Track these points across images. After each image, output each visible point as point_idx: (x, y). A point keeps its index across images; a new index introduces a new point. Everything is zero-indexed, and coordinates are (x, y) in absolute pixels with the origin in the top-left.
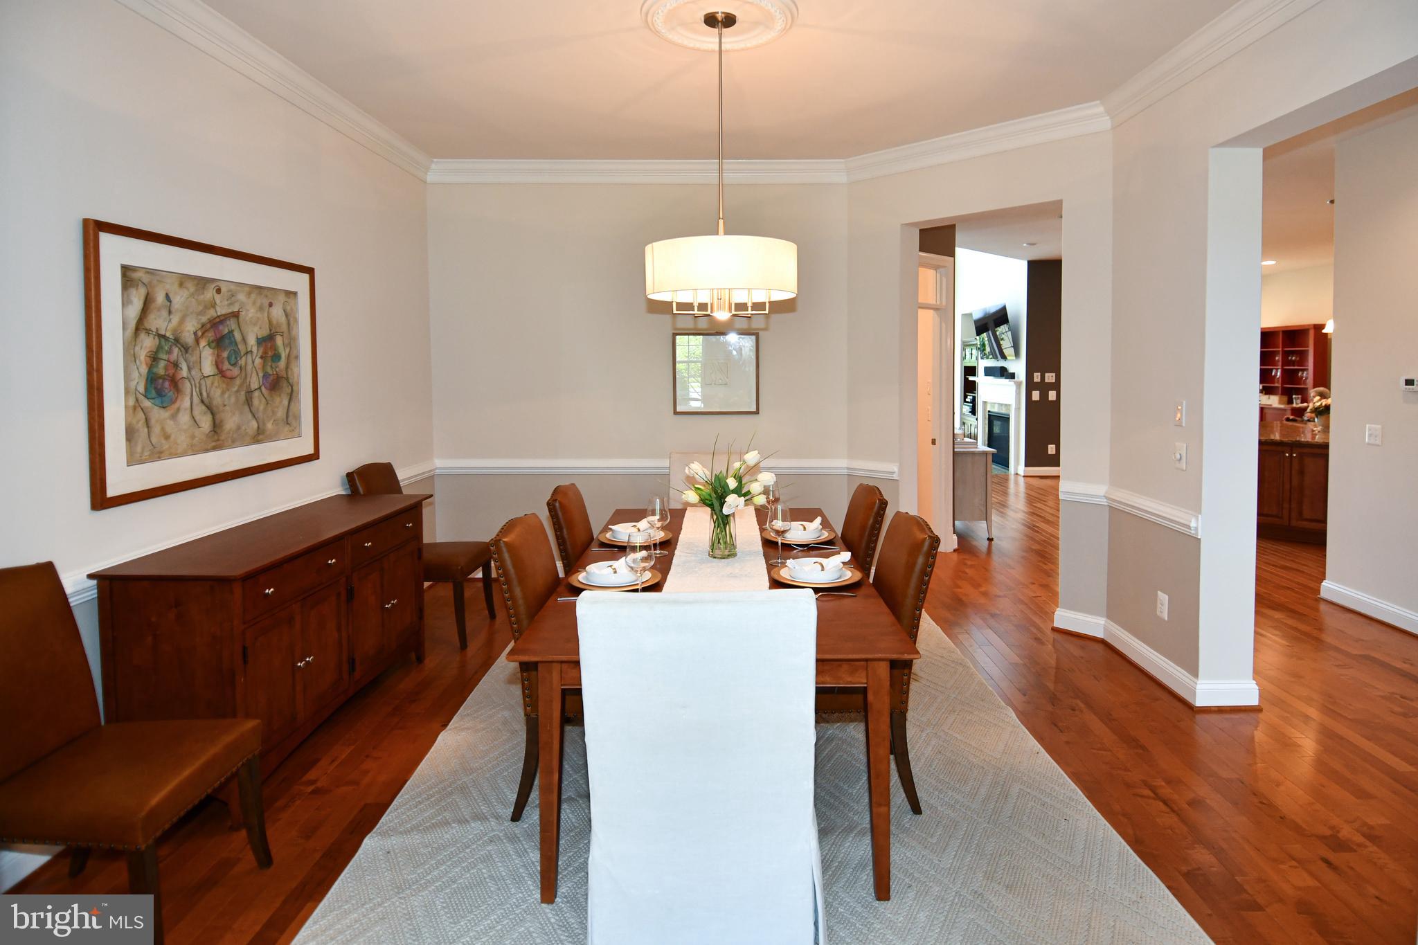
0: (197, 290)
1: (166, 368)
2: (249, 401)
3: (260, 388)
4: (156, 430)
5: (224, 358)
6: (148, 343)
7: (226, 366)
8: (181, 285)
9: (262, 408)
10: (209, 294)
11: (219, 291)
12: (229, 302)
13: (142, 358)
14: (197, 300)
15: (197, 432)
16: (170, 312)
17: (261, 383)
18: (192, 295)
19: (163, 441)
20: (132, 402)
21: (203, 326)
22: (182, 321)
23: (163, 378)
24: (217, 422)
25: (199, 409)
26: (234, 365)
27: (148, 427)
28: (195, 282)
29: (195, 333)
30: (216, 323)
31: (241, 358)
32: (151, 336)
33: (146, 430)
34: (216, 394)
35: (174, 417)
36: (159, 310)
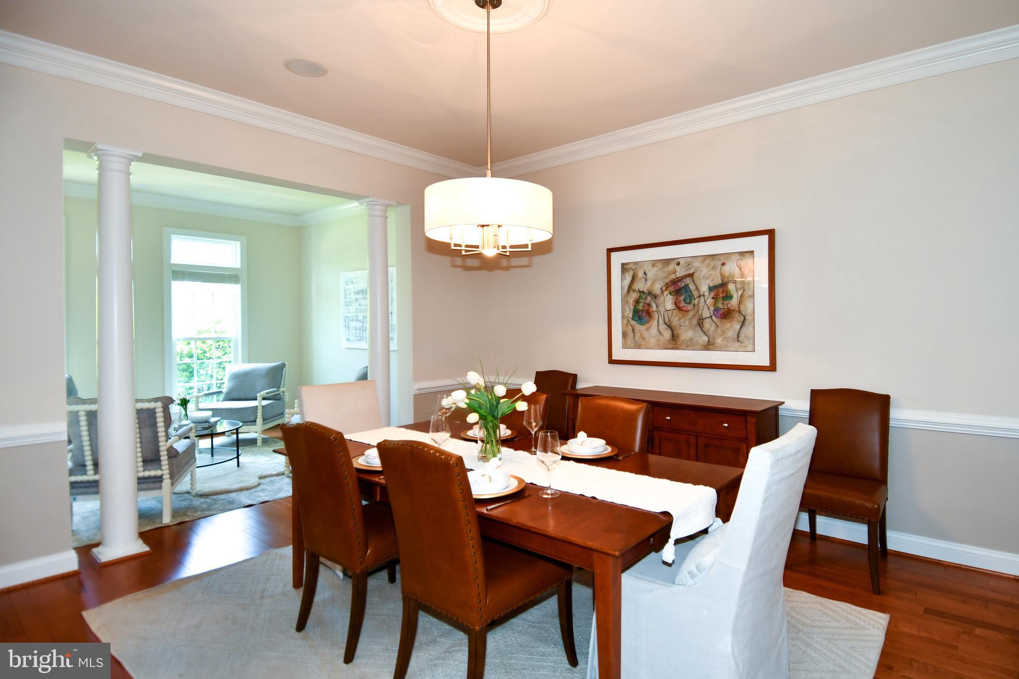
0: (662, 267)
1: (643, 306)
2: (700, 324)
3: (711, 317)
4: (638, 335)
5: (680, 300)
6: (634, 296)
7: (682, 304)
8: (653, 266)
9: (712, 329)
10: (672, 267)
11: (678, 264)
12: (687, 268)
13: (631, 302)
14: (663, 271)
15: (661, 338)
16: (646, 280)
17: (712, 314)
18: (660, 269)
19: (642, 340)
20: (626, 321)
21: (666, 284)
22: (653, 283)
23: (642, 311)
24: (674, 334)
25: (663, 327)
26: (689, 303)
27: (634, 333)
28: (663, 262)
29: (661, 289)
30: (674, 282)
31: (695, 299)
32: (636, 292)
33: (632, 334)
34: (675, 321)
35: (648, 329)
36: (640, 280)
*****
PETUNJUK LATIHAN -
Ganti "top-left" dengan "upper-left" pada semua baris di atas, lalu tulis ulang baris-baris itu tanpa mengubah bagian lain. Gambar tidak perlu disertakan dalam jawaban.

HASIL LATIHAN -
Track these points across images. After each image, output each visible point as point_idx: (x, y). A point keeps its index across images; a new index introduces a new point. Everything is zero-indexed, and coordinates are (x, y) in absolute pixels with the origin in the upper-left.
0: (197, 290)
1: (166, 368)
2: (249, 401)
3: (260, 388)
4: (156, 430)
5: (224, 358)
6: (148, 343)
7: (226, 366)
8: (181, 285)
9: (262, 408)
10: (209, 294)
11: (219, 291)
12: (229, 302)
13: (142, 358)
14: (197, 300)
15: (197, 432)
16: (170, 312)
17: (261, 383)
18: (192, 295)
19: (163, 441)
20: (132, 402)
21: (203, 326)
22: (182, 321)
23: (163, 378)
24: (217, 422)
25: (199, 409)
26: (234, 365)
27: (148, 427)
28: (195, 282)
29: (195, 333)
30: (216, 323)
31: (241, 358)
32: (151, 336)
33: (146, 430)
34: (216, 394)
35: (174, 417)
36: (159, 310)
0: (662, 267)
1: (643, 306)
2: (700, 324)
3: (711, 317)
4: (638, 335)
5: (680, 300)
6: (634, 296)
7: (682, 304)
8: (653, 266)
9: (712, 329)
10: (672, 267)
11: (678, 264)
12: (687, 268)
13: (631, 302)
14: (663, 271)
15: (661, 338)
16: (646, 280)
17: (712, 314)
18: (660, 269)
19: (642, 340)
20: (626, 321)
21: (666, 284)
22: (653, 283)
23: (642, 311)
24: (674, 334)
25: (663, 327)
26: (689, 303)
27: (634, 333)
28: (663, 262)
29: (661, 289)
30: (674, 282)
31: (695, 299)
32: (636, 292)
33: (632, 334)
34: (675, 321)
35: (648, 329)
36: (640, 280)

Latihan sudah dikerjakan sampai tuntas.